The Assessor also has an assessment roll that reveals the ownership of that property and describes its improvements.
If a property is reappraised because of a change of ownership, the appraiser searches for comparable sales of similar properties.
If the property produces income, they will then make an income approach. The appraiser may use historical cost (the owner’s construction cost) if the property is unique.
They can also use replacement costs (based on industry-wide studies). Once they finalize the evaluation, the property owner gets a notification about the new value.
The owner can then discuss the value with the Assessor, and if they disagree, they may apply for a changed assessment. This process happens through the local assessment appeals board.
Each year, personal property and equipment used in a trade or business are assessed based on “blue book” data gathered from market sales.

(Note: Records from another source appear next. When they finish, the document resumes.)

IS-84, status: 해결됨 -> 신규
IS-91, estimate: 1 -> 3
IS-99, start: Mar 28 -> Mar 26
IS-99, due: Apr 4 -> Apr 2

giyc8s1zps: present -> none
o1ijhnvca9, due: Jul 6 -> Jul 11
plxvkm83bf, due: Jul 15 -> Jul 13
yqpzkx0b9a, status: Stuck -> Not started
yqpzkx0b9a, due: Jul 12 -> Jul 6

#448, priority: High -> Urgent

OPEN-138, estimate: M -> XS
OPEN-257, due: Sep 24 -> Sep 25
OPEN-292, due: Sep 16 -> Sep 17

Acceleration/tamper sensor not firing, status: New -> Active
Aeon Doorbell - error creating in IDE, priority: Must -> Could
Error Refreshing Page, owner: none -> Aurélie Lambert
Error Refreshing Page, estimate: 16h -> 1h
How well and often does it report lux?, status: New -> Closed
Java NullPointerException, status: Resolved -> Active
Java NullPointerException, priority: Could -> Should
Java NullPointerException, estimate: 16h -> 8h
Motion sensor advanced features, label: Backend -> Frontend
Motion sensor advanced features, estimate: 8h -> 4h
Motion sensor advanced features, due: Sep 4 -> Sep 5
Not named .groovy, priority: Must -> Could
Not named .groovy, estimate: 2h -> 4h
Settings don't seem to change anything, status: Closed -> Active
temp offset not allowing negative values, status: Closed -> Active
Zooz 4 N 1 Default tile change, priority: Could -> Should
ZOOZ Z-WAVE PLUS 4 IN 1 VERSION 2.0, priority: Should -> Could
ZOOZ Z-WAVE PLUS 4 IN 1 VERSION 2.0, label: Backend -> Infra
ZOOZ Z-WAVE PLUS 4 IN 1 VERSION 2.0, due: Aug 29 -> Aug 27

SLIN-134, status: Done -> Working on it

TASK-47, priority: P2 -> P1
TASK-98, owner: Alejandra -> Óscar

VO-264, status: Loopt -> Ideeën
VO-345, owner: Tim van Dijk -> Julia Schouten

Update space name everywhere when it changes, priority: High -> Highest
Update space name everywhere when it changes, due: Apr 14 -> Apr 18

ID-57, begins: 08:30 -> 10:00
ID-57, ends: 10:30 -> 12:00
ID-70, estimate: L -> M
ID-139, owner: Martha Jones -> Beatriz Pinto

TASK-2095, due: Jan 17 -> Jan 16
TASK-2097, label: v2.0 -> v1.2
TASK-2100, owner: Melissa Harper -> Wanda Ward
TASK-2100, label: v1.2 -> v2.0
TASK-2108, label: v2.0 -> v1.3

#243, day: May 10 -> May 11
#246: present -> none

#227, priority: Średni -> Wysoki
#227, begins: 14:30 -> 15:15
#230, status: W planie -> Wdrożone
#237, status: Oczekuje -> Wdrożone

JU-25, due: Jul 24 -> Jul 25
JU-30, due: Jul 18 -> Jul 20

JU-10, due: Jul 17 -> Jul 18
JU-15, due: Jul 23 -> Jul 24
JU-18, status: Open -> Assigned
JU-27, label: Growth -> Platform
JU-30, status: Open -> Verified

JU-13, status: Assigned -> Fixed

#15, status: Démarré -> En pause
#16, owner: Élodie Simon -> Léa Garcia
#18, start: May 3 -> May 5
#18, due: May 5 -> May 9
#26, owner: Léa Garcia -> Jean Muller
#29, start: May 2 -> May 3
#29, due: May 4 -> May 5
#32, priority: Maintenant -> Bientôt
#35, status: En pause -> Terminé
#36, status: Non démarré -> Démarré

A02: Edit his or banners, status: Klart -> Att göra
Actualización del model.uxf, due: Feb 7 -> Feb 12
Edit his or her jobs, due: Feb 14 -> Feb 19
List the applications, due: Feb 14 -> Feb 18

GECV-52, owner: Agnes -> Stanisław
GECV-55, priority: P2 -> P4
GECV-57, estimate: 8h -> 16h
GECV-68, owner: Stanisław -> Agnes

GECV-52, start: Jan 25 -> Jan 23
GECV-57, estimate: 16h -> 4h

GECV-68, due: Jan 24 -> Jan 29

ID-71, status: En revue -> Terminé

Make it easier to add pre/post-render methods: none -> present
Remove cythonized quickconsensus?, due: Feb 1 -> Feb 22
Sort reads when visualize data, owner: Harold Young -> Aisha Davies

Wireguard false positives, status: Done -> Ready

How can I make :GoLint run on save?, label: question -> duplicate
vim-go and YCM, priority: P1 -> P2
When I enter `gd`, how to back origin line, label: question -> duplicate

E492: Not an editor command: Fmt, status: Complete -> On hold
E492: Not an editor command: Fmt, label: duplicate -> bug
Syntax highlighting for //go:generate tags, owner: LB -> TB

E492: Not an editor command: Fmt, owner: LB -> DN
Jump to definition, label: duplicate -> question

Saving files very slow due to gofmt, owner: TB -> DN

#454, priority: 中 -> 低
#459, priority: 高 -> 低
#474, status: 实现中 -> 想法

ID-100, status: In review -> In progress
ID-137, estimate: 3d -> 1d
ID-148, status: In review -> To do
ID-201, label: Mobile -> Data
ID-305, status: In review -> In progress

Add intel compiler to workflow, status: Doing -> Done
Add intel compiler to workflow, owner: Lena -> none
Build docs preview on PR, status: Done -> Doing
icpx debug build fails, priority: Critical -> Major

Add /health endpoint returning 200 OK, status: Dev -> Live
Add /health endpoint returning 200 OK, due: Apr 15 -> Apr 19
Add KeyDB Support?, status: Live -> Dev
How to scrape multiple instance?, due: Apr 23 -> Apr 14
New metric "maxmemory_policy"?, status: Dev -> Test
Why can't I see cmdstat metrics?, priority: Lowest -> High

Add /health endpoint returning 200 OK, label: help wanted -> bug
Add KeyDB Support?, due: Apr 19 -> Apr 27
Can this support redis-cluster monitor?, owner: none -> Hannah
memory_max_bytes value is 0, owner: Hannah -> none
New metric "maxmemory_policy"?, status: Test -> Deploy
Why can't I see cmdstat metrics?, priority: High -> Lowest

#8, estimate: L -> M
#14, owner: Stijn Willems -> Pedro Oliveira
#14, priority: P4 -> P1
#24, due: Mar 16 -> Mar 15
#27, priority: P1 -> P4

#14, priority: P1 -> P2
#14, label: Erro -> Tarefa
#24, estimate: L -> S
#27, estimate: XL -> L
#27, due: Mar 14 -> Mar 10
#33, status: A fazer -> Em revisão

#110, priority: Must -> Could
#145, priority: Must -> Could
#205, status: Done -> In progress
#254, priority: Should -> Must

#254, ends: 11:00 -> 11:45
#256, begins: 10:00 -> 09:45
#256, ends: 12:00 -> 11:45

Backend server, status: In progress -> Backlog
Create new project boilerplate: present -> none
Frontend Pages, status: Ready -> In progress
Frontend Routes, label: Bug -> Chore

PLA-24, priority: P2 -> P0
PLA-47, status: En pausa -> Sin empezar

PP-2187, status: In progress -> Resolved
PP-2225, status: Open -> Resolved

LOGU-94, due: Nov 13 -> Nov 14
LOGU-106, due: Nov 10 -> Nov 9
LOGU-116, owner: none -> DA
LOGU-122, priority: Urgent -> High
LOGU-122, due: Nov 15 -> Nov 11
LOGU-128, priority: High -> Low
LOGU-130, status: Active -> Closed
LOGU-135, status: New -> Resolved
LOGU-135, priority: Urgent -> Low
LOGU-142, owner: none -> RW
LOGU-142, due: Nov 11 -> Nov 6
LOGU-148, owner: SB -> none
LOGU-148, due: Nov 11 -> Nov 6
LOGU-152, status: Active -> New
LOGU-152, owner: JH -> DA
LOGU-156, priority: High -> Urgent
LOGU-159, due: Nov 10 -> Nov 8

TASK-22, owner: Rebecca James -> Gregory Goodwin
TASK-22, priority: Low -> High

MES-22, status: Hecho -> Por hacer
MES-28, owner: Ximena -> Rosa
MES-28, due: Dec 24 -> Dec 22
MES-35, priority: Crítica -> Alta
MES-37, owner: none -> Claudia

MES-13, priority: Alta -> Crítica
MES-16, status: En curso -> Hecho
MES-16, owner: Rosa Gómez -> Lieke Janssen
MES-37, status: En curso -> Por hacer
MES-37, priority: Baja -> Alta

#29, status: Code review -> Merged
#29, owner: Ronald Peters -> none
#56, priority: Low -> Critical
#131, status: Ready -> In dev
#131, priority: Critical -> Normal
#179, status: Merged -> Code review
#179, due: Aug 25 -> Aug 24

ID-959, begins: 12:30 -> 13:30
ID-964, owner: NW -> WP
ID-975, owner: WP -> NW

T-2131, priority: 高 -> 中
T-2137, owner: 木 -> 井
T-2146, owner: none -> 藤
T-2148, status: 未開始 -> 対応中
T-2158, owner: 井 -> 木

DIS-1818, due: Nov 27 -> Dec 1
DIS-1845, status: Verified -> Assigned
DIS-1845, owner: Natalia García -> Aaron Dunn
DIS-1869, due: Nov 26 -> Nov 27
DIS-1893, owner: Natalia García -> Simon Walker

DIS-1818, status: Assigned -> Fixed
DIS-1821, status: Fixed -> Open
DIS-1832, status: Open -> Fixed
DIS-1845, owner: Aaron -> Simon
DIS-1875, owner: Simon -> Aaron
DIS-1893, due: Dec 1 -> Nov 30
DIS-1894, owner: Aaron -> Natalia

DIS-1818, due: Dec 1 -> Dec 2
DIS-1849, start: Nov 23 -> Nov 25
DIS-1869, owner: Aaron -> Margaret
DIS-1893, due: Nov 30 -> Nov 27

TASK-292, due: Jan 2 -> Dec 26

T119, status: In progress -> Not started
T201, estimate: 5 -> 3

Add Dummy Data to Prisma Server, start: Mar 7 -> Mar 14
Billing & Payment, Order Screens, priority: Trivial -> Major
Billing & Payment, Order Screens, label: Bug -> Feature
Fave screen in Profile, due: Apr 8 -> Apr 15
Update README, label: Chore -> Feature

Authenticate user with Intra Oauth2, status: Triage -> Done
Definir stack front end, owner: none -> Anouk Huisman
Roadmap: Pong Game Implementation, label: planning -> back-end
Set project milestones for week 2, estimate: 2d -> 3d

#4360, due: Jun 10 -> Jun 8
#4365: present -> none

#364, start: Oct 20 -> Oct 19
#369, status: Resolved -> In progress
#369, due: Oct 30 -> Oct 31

Boats and aircraft are considered personal property items. Therefore, the equipment used in a trade or business has its value determined by using a formula based on the original cost and age of the equipment.
Tax Collector vs. Tax Assessor: The Main Differences
The Tax Collector can help with problems related to payments or receipt of fees and bills. They are in charge of collecting, billing, and enforcing property taxes based on that value.
On the other hand, the Tax Assessor can help file an appeal and value a house. That is because they are responsible for the value assessed to a property.
Treasurer vs. Tax Collector: The Main Differences
When it comes to the differences between a Tax Collector and a Treasurer, we can say a Treasurer works as the chief investment officer with the fiduciary responsibility for all funds in the county treasury.
These professionals are in charge of receiving, investing and safeguarding all public capital into the Treasurer’s Pooled Investment Fund (TPIF).
Later, on behalf of the county, these funds are used to pay for the budgeted expenses of special districts, discretionary depositors, and school and community college districts.
A Tax Collector also provides funds for the county, special districts, and school and community colleges. But they do it through billing and collecting secured, unsecured, transient occupancy tax, supplemental, and various other unique assessments.
It may seem challenging to understand well how each tax works. However, it is essential to be aware of your tax-related obligations and how to resort to the right professional when you need to fulfill your obligations.
As you could see in this article, you can do this by looking for the official offices of your state and learning who are responsible for collecting taxes in your county.
You can find this information on official websites, addresses, and telephone numbers provided in public service media.
Now that you know what Tax Collector, Treasurer, and Assessor in a county are and the main differences between them, you can easily find the right professional to attend to your tax-obligations needs and stay on top of your tax-paying or questions.